DeFi in Seven Minutes: Tezos DeFi Terms Explained

DeFi in Seven Minutes: Tezos DeFi Terms Explained

DeFi projects tend to scare newbies away by terms like APY or LP. Here, we explain all those weird words you may encounter in articles about DeFi in the Tezos ecosystem.

All about assets, decentralised exchanges, and yield farming. No big words.


tez or XTZ: Tezos’s native token. It is the unit of transaction fees for users and rewards for validators.

Fiat (fiat money): regular everyday money like euros or dollars.

Stablecoin: a token whose price is pegged to fiat money, such as kUSD and uUSD that are collateralised with tez.

Wrapped Asset: a token representing a certain asset on a blockchain that is not native to the said asset. For example, a user can send LINK to a special Ethereum address and get wLINK on the Tezos wallet with the same price. Find out more in our WRAP review.

DAO tokens: tokens giving one a vote in project governance

Market Cap: market value of tokens calculated as “number of issued tokens times price of one token.”

Decentralised exchanges

DEX means “decentralised exchange.” It allows one to exchange tokens via liquidity pools or profit from liquidity provision. Find out more about that from the interview with the Quipuswap developer.

Swap: exchange of tokens at a DEX. You can find a good example here.

Slippage: admissible exchange rate fluctuation while exchanging them at a DEX. For instance, with a 1% slippage, a user may get 1% fewer tokens than expected.

Liquidity: funds available for user operations. DeFi projects have to attract as much liquidity as possible. Thus, if a lending platform is out of funds, it will be unable to extend new loans and profit from them.

Liquidity pool: a smart contract of a decentralised exchange storing two token types at the same time. For example, the kUSD/XTZ stores kUSD and tez. When the DEX’s user exchanges kUSD for tez, the exchange adds kUSD to the kUSD/tez pool and returns tez from the pool to the user. The exchange rate depends on the token ratio in the pool: the less tez there is, the more kUSD it will take to pay for the exchange, and vice versa.

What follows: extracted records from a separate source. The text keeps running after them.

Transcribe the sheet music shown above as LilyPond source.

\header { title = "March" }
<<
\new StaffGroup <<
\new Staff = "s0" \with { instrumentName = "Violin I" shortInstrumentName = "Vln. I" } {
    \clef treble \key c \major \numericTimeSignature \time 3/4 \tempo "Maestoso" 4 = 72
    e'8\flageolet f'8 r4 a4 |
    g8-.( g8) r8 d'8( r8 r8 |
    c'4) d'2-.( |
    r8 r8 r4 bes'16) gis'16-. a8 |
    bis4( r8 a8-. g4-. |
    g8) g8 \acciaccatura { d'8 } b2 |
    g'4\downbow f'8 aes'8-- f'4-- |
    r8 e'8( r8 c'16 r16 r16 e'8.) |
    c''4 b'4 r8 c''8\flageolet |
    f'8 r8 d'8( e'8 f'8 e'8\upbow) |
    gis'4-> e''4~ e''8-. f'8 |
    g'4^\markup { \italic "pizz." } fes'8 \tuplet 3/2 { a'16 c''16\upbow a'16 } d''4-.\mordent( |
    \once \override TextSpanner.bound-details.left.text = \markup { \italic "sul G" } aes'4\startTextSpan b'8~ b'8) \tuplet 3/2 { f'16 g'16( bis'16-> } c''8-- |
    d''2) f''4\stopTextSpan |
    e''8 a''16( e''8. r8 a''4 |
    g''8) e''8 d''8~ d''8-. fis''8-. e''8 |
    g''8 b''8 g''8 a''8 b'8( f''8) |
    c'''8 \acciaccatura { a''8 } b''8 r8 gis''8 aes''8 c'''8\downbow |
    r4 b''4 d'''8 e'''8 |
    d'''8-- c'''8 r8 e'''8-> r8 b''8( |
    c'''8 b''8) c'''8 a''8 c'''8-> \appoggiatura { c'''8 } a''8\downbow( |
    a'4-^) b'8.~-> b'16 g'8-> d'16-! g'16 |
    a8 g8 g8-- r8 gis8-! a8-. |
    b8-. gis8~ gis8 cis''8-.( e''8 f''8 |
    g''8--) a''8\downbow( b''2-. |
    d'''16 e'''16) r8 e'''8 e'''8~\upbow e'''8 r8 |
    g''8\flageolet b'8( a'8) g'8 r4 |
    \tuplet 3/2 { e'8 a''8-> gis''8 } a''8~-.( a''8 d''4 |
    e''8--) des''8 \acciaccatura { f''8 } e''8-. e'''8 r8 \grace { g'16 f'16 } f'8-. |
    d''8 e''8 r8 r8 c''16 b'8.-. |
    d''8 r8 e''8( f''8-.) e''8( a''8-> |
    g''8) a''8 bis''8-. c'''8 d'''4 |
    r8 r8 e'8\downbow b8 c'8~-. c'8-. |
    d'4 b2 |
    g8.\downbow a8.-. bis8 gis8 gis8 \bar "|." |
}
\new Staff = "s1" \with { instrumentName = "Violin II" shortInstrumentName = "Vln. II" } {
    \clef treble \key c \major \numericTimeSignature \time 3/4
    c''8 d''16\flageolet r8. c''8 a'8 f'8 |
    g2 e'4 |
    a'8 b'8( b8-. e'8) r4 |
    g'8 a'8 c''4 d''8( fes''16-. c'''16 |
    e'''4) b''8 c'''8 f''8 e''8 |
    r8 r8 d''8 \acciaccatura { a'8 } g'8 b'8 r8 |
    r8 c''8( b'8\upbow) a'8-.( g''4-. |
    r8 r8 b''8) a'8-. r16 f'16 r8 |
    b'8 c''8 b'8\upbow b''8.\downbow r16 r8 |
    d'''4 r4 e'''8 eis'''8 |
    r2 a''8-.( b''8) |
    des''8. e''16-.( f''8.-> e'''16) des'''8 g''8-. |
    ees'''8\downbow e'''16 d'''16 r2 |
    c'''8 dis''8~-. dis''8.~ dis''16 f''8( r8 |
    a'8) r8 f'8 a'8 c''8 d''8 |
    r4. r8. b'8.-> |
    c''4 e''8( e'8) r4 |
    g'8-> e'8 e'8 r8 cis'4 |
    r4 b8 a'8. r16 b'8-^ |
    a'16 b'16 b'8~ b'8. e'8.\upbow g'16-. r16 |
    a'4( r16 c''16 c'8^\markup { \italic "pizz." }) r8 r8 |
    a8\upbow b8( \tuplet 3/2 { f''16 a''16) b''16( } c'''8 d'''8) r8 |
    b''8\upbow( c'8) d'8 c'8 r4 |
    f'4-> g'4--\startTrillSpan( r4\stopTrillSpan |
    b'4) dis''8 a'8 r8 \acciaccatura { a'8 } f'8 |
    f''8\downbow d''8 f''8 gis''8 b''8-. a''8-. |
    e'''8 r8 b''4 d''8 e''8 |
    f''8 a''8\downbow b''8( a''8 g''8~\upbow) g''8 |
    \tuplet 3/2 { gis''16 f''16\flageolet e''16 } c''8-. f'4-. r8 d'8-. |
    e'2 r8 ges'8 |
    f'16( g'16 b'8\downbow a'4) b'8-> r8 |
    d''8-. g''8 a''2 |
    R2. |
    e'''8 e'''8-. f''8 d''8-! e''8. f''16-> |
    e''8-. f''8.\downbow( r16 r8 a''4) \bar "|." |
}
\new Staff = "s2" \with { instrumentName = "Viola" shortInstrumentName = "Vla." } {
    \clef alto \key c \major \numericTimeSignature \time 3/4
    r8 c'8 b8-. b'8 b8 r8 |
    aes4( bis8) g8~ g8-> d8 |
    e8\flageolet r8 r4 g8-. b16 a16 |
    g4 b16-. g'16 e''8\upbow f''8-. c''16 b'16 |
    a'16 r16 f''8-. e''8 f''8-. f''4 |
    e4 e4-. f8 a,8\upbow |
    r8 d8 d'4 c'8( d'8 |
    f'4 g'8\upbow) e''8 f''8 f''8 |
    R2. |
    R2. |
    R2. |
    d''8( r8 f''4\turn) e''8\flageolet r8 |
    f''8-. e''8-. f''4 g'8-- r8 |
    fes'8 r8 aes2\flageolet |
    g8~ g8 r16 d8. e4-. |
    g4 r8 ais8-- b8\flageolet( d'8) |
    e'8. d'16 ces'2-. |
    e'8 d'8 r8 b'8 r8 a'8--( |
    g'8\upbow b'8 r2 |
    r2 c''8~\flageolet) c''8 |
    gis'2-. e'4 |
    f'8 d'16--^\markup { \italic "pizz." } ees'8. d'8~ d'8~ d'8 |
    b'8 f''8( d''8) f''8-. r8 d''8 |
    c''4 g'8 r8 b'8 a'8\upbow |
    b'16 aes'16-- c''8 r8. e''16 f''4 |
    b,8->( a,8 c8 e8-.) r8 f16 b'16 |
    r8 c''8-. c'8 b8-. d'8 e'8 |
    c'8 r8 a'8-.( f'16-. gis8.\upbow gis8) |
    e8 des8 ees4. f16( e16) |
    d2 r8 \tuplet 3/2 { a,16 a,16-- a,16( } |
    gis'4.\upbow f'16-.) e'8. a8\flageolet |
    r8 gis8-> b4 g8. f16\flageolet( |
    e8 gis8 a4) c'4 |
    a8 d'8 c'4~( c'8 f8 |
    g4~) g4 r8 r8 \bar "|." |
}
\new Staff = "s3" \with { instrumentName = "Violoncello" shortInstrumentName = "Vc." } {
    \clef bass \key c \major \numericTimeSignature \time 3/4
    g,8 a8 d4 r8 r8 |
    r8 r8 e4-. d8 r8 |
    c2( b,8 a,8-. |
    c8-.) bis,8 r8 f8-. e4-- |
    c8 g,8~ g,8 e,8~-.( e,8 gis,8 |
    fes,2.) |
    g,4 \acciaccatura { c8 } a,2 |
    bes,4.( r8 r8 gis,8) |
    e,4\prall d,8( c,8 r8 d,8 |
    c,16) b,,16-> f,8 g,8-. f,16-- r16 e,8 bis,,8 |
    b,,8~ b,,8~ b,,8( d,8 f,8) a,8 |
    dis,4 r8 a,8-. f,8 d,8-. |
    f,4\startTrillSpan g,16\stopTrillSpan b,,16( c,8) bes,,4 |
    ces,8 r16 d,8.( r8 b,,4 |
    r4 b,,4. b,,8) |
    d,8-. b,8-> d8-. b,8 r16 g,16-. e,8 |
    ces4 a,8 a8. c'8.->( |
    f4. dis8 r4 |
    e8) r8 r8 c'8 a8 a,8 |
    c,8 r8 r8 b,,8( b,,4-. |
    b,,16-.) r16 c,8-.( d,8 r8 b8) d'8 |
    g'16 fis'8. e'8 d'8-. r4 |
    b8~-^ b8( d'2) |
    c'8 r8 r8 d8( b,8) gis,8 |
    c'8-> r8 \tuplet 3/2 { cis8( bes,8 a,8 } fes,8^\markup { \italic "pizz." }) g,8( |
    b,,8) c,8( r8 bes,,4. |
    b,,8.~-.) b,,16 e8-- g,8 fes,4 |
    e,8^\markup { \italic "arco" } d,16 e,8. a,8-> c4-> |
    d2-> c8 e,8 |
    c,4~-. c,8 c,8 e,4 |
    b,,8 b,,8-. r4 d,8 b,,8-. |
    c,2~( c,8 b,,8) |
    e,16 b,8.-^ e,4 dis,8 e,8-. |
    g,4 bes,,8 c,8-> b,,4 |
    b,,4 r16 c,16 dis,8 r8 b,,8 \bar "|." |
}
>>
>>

Liquidity providers: users who deposit funds into liquidity pools. Projects pay the providers with governance tokens or share service fees with them.

TVL means total value locked. It is the measure of how much money users have deposited in a particular smart contract, pool, or project.

LP tokens: representation of a funds share in a liquidity pool. For example, a user has deposited liquidity in a kUSD/XTZ pool and got LP-kUSD-XTZ for that. Then they can return LP tokens to the pool and take the deposited funds back. More on that in our liquidity baking review.

Staking and yield farming

Staking: blocking tokens in a specific smart contract for the sake of recurring rewards. DeFi projects use stakings to keep liquidity providers from withdrawing funds from pools. Thus, a user deposits PLENTY and tez into a PLENTY/XTZ pool and gets LP tokens. The project Plenty DeFi offers them to stake the tokens at 200% per annum with the reward paid out in PLENTY. The user agrees and gets additional income while the PLENTY/XTZ retains its liquidity.

Yield Farming: a set of strategies of depositing funds in liquidity pools, staking, and reinvesting profits to maximise income. Certain projects automatically invest their user funds according to the most profitable strategies. More on that in our feature on WRAP farming.

A farm is a smart contract or a project for yield farming.

APR stands for annual percentage rate. It shows the interest accrued over 12 months. Thus, “staking with a 100% APR” means that the investor will get 100% of the invested funds in a year.

APY stands for annual percentage yield. It shows the annual profitability with the consideration of recurring reinvestment of profits. Thus, an investor stakes funds at a 100% APR and reinvests the profits every day. In 12 months, they will get 171% of the invested funds, which means that APY in this case is 171%.

Calculating APR and APY

APR and APY show the reward in tokens, not fiat. You get your reward in the same tokens you had staked. Over a year, the token’s price may drop, so the eventual profit may be lower than advertised.

The values of APR and APY often depend on TVL (total value locked). Say, a staking contract sends 50 tokens every minute. Alice staked tokens worth $100 and gets 50 tokens a minute. The more TVL of the staking contract, the more investors share the common reward. Therefore, as TVL grows, the values of APR and APY go down.